Personal Stories The last element to contribute to positive conversational capital is the actual personal stories consumers actually derive from certain branded products/services experiences.
For obvious reasons, personal stories are very hard to engineer.
ENGINEERING CONVERSATIONAL CAPITALThe authors of this white paper believe that marketers can actually engineer relevant conversational capital by carefully managing the seven manageable variables (personal stories are considered unmanageable) that create conversational capital.
In order to effectively manage conversational capital, organisations must revisit their products/services inception process as well as rethink the way they intend to create awareness for them. Here are some suggestions to help organisations effectively engineer conversational capital.

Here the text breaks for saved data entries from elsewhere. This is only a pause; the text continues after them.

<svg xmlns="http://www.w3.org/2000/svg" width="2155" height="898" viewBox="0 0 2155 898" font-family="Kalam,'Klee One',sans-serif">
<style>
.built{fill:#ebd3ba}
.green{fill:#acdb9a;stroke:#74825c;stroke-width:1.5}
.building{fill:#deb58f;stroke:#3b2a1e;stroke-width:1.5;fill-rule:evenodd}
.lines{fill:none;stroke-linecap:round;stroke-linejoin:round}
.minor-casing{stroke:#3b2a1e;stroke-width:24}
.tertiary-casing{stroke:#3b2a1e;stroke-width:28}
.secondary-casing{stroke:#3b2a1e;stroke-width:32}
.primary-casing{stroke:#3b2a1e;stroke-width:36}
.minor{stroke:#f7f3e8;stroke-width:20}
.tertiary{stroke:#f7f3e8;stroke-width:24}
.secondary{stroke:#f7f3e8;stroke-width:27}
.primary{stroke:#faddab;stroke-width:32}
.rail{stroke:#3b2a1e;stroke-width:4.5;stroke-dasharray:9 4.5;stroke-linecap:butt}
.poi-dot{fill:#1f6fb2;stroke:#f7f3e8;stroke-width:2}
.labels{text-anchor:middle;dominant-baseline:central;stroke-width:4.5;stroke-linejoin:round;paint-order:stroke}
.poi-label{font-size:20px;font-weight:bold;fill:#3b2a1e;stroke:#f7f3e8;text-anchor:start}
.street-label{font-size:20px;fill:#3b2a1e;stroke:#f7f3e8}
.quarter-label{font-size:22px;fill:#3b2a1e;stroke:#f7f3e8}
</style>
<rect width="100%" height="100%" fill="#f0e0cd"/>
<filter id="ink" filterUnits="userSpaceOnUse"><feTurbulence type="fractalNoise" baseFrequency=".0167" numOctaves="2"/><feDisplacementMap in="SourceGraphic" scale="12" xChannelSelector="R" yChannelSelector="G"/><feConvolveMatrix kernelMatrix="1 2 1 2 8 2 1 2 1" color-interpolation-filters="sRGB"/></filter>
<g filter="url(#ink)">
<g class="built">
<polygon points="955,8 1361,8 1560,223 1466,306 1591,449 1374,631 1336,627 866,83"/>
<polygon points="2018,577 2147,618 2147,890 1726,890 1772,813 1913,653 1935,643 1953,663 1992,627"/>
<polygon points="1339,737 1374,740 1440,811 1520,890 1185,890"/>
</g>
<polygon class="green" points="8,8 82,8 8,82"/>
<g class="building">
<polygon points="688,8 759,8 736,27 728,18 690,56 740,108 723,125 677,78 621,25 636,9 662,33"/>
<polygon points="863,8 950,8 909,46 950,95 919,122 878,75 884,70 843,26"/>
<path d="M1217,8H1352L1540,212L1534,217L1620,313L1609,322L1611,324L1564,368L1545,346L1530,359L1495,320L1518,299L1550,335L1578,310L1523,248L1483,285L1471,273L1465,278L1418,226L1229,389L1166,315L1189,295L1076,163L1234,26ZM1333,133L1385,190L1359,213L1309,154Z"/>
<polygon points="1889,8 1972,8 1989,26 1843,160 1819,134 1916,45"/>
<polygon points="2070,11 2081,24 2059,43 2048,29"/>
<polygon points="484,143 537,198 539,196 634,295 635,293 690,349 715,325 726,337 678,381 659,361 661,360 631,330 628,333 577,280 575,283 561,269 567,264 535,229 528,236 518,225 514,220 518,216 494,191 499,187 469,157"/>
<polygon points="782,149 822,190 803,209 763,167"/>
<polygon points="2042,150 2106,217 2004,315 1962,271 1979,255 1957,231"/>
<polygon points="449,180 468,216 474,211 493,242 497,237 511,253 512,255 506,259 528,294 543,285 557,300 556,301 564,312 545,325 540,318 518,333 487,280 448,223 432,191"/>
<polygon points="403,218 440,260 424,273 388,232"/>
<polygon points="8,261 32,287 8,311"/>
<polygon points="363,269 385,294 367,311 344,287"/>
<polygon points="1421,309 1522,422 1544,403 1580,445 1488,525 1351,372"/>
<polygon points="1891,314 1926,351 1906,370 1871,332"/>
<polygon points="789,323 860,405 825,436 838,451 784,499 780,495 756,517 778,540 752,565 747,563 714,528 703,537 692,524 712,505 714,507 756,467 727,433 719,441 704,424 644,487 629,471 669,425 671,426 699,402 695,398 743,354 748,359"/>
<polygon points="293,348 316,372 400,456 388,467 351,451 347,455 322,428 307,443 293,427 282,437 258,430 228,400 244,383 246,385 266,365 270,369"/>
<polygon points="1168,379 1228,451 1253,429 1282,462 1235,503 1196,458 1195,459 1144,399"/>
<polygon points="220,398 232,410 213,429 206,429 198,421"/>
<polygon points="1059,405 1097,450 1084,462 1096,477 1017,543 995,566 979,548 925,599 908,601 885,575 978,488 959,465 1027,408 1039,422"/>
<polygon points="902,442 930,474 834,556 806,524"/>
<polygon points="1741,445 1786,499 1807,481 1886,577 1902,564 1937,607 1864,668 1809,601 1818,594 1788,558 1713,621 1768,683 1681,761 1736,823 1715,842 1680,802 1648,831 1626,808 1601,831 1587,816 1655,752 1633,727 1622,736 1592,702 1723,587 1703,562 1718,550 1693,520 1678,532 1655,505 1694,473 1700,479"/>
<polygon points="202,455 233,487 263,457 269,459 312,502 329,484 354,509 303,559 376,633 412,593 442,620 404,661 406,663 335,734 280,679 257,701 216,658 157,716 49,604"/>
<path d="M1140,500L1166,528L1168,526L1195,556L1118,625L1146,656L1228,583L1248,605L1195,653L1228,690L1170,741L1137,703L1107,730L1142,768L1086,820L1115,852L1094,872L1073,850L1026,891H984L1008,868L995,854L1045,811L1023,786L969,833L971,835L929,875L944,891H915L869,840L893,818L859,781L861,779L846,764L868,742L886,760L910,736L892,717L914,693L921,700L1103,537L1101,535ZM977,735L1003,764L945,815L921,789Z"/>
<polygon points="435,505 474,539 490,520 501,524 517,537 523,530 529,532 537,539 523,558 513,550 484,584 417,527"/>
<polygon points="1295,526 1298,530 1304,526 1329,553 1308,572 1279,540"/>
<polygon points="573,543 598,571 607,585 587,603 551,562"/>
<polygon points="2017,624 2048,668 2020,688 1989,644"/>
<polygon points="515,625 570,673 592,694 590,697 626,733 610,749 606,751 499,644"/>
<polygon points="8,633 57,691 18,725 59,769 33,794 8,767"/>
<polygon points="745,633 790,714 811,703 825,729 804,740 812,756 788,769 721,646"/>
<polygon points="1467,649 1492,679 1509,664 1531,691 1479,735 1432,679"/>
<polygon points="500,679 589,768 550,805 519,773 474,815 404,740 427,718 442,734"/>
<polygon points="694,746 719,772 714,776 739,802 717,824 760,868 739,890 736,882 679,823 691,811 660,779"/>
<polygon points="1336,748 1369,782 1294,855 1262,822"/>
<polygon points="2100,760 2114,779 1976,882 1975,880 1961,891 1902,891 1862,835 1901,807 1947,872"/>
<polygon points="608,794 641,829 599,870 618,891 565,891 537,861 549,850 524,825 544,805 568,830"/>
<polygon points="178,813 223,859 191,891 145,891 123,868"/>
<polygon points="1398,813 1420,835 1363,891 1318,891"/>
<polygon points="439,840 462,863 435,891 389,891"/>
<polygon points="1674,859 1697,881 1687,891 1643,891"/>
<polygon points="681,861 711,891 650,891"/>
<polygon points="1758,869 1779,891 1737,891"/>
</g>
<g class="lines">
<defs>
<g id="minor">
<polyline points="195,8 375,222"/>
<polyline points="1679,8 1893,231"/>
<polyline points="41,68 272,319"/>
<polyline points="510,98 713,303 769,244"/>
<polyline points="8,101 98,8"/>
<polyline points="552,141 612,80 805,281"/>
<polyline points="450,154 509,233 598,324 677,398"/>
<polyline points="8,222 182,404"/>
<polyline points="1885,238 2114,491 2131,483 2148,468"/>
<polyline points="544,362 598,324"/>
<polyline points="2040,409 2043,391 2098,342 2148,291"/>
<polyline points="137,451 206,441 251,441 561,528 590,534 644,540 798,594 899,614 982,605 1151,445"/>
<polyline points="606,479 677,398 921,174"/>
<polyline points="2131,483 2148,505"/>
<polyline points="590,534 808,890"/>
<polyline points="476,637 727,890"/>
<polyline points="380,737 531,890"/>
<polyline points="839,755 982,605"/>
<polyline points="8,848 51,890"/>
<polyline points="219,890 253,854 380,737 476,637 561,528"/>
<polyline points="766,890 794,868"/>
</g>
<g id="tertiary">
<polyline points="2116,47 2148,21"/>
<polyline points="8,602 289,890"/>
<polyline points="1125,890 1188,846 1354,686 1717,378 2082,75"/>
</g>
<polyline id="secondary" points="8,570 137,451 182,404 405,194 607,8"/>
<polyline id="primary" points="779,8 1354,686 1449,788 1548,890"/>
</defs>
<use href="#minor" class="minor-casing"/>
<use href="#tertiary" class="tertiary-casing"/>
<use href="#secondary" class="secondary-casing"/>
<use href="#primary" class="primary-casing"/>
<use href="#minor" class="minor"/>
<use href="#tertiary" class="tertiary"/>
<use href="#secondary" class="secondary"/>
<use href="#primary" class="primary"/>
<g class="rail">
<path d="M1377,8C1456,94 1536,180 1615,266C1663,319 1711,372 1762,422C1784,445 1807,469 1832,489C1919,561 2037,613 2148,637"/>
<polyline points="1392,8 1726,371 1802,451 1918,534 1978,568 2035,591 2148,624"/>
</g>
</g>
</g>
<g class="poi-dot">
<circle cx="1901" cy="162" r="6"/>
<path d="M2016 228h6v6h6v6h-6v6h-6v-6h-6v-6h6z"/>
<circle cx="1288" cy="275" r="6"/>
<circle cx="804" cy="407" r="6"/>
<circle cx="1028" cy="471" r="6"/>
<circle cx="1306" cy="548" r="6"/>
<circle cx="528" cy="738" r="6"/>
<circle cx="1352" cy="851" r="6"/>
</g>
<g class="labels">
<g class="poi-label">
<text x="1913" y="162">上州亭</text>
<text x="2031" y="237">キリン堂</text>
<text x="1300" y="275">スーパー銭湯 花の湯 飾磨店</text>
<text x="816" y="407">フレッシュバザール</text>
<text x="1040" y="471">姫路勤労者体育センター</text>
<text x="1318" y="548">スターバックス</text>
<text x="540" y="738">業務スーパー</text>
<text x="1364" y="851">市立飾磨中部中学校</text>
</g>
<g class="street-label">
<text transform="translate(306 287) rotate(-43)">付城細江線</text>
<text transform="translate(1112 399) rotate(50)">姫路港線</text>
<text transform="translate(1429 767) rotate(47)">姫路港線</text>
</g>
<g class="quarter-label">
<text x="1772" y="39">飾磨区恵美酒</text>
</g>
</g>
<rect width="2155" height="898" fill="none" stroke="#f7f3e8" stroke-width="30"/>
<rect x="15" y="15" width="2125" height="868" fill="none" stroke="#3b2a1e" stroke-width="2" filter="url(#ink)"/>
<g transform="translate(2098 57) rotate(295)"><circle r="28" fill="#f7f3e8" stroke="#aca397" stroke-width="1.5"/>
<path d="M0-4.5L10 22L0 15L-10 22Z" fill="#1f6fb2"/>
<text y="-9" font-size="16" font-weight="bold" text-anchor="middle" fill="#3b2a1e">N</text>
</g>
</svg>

Focus on the stories Companies interested in leveraging the full potential of conversational capital must, first and foremost, look beyond consumer satisfaction, and start paying attention to how consumers tell the stories of their interactions with their branded products/services. For such organisations, strategic intent and value propositions take the form of narratives told from both an inside (organizational) and outside (consumer) perspectives. As shown in figure 1, these companies attempt to minimize that “conversational capital gap” that is formed by telling stories from three different perspectives: what they want their product/service conversational capital to be (strategic intent), how marketing communication efforts reinforce conversational capital (communication), and more importantly, what kind of conversational capital is yielded by users of the branded products/services experiences (results). The bigger the differences between these three variables, the less efficient will a company be at leveraging conversational capital.
Fig.1-Converssational Capital Gap
Create a no border organisation As we discussed before, conversational capital arises from both product development and marketing communication efforts. A mix of science and art, conversational capital can only be engineered in an environment where a great deal of lateral thinking takes place. For example, developing an outstanding property like Skylofts requires concerted thinking for architects, interior designers, operations specialists and marketers who are all focused on creating a consumer experience that will yield rich consumer stories.
For a majority of organisations, the most important border to remove is the one that separates product development from the marketing communications function. Typically, these two functions are separated from one another: product development people develop the products and marketing communications specialists are then called in to craft the stories.
Unfortunately, product development people are often unaware of the importance of storytelling and uncomfortable with this subject matter, which results in satisfying consumer experiences that fail to generate any conversational capital. Marketing communications people, on the other hand, are handed the very difficult task of crafting meaningful consumer stories that lack what advertisers call “reasons to believe”.
Cirque du Soleil, a best practice word of mouth marketer, has managed to avoid suffering from conversational capital deficiencies by bringing product (show creators, set designers and architects) and marketing communications people (on both the client and the agency side) together at the very beginning of a creative venture. It is at that stage that both constituencies sit down together to discuss three distinct stories. The story of the show (led by the show creators), the story that will be told to consumers to build anticipation for the show (led by the marketing team) and the residual stories or conversational capital patrons will tell after seeing the show (led by everyone involved). By implementing this process, Cirque du Soleil consistently delivers outstanding products that enjoy a considerable amount of conversational capital.
Gather insight on consumer stories As we said before, most marketing research efforts focus on ensuring that consumers’ needs are fulfilled. This mindset leads to insights about whether consumers will like or even love their experience with a given product/service experience. Very often, this kind of thinking leads to perfectly satisfying, yet unmemorable branded product/service experiences. For example, what kind of stories could arise from perfectly satisfying tales of commercial air travel experiences where the plane was on-time, the flight attendant said hello and luggages weren’t lost?
In our opinion, thoroughly researching if and how consumers will tell the story of a given brand experience is the starting point to creating conversational capital and leveraging word-of-mouth marketing. This process will help identify conversational capital deficiencies that can then be corrected through product and marketing communications improvements.